Task set:
**1)** Please transcribe the passage on enterprise application portals from "Christian Kane, a" to "Diego in 2011.".
**2)** Condense the paragraph of the passage on enterprise application portals that begins "Christian Kane, a Forrester Research Inc. analyst" into a shorter version that keeps its main facts.

What do a Gartner analyst, a Forrester analyst, the CIO of a group of community colleges, and mobile device management (MDM) vendors have in common? (No, this isn’t the setup for a bad joke.) Answer: All four point to the use of application portals to solve a myriad of problems related to the proliferation of mobile devices in the enterprise.

To retain control of the applications being used on mobile devices, CIOs are building portals for internal enterprise applications. These portals contain a list of tested and approved applications that can be used on many devices — and here’s the punch line — with the blessing of IT.

Christian Kane, a Forrester Research Inc. analyst brought this topic up while we were talking about mobile device management. It seems that many MDM vendors and enterprise-portal players have noticed the need for an internal app store, and have developed customizable templates that an organization can use to populate a store with apps and set policies for their use.

Jack Santos, an analyst at Gartner Inc., predicted that enterprises would start to build their own application portals — akin to those you find in Apple’s App Store — in his talk about the changing role of IT during the Gartner Catalyst Conference in San Diego in 2011.

[Data visualization images]
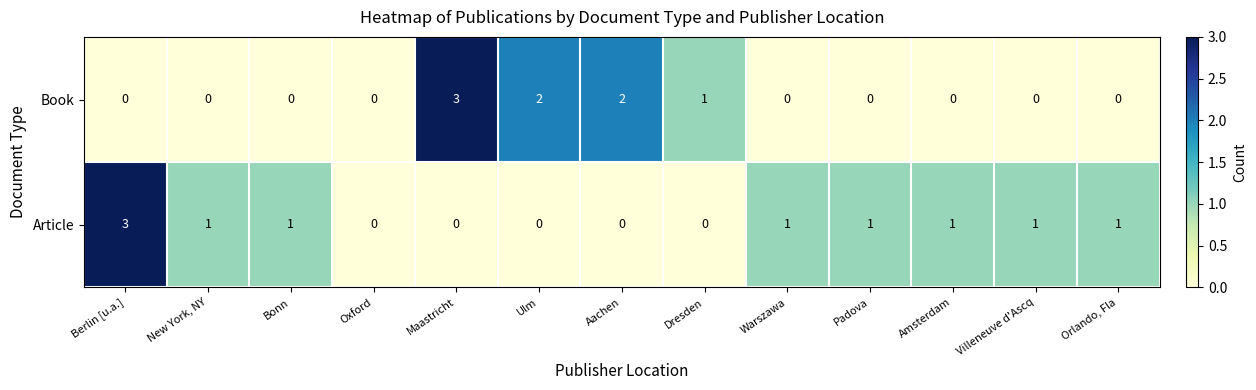

True or false: Book has a value of 2 at Aachen.

True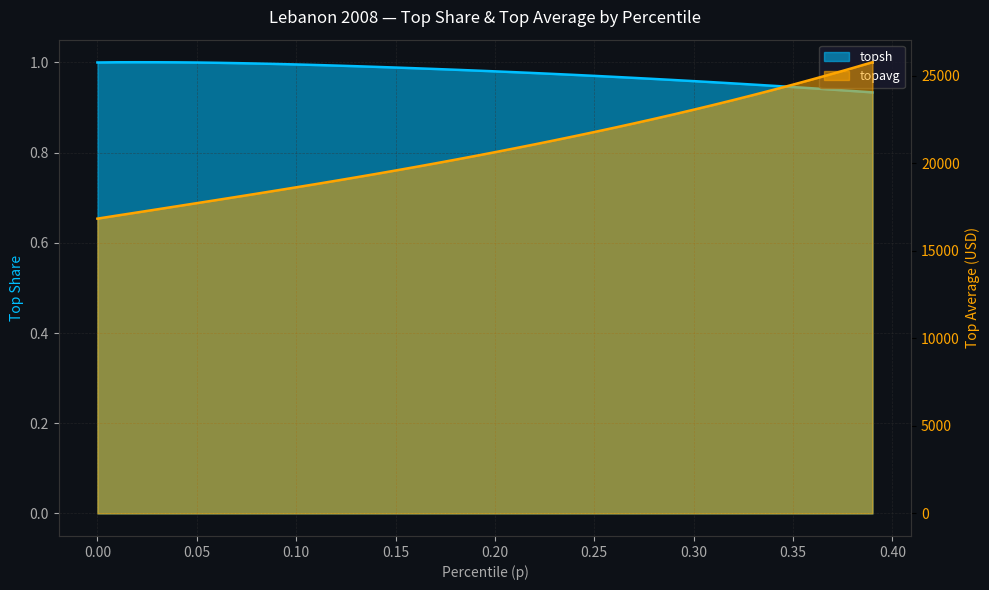

What is the value of the topsh point at the 36th from the left?

0.9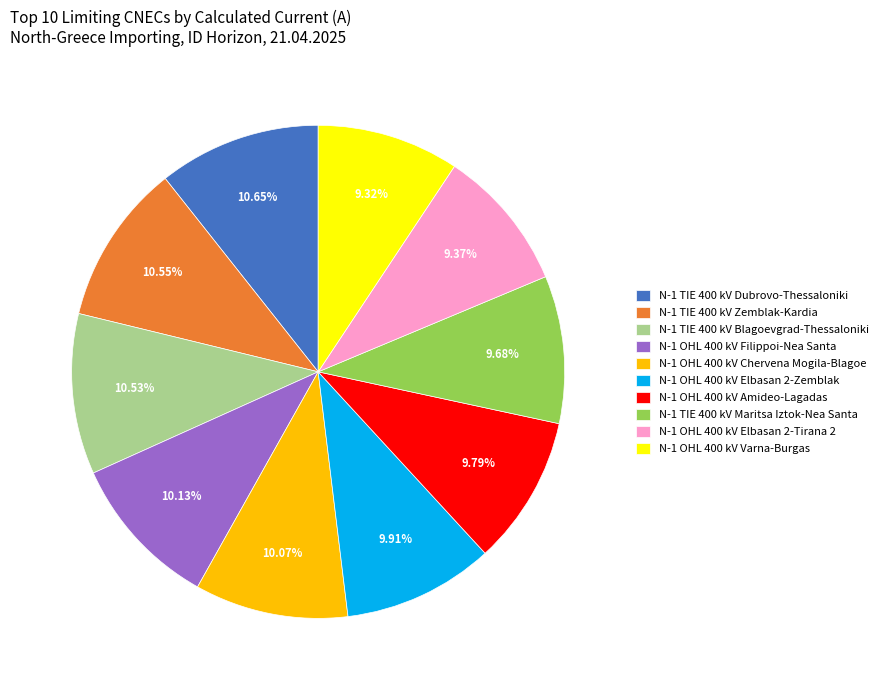

Approximately how many times larger is the value at N-1 OHL 400 kV Varna-Burgas compared to N-1 OHL 400 kV Amideo-Lagadas?

1.0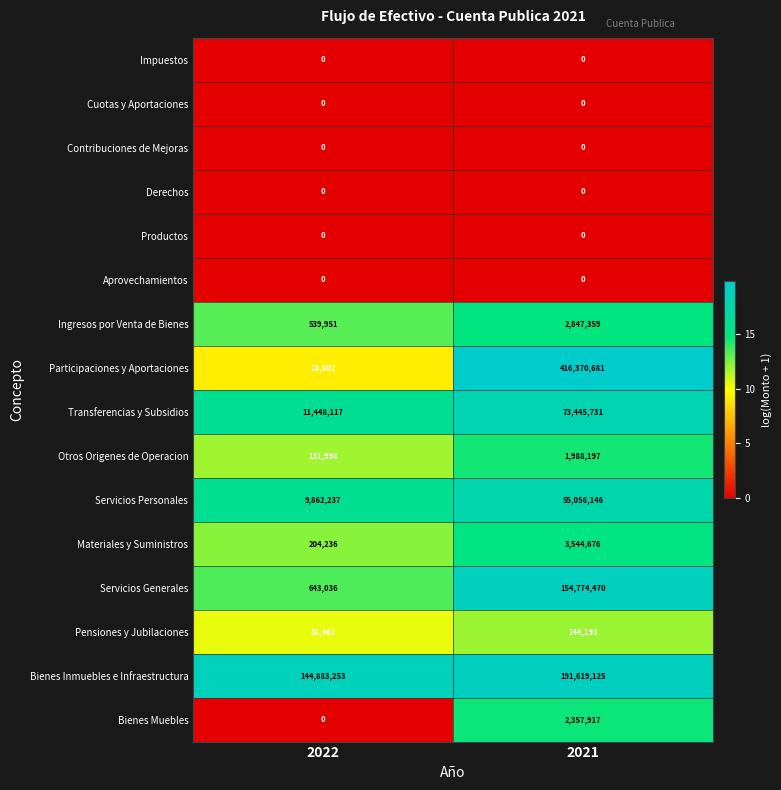

The value of Bienes Muebles at 2022 is -1275158. True or false?

False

Replies:
**1)**
Christian Kane, a Forrester Research Inc. analyst brought this topic up while we were talking about mobile device management. It seems that many MDM vendors and enterprise-portal players have noticed the need for an internal app store, and have developed customizable templates that an organization can use to populate a store with apps and set policies for their use.

Jack Santos, an analyst at Gartner Inc., predicted that enterprises would start to build their own application portals — akin to those you find in Apple’s App Store — in his talk about the changing role of IT during the Gartner Catalyst Conference in San Diego in 2011.

**2)** Forrester Research analyst Christian Kane raised the topic while discussing mobile device management. Many MDM vendors and enterprise-portal players have seen the need for an internal app store. They have built customizable templates that organizations can use to fill a store with apps and set policies for using them.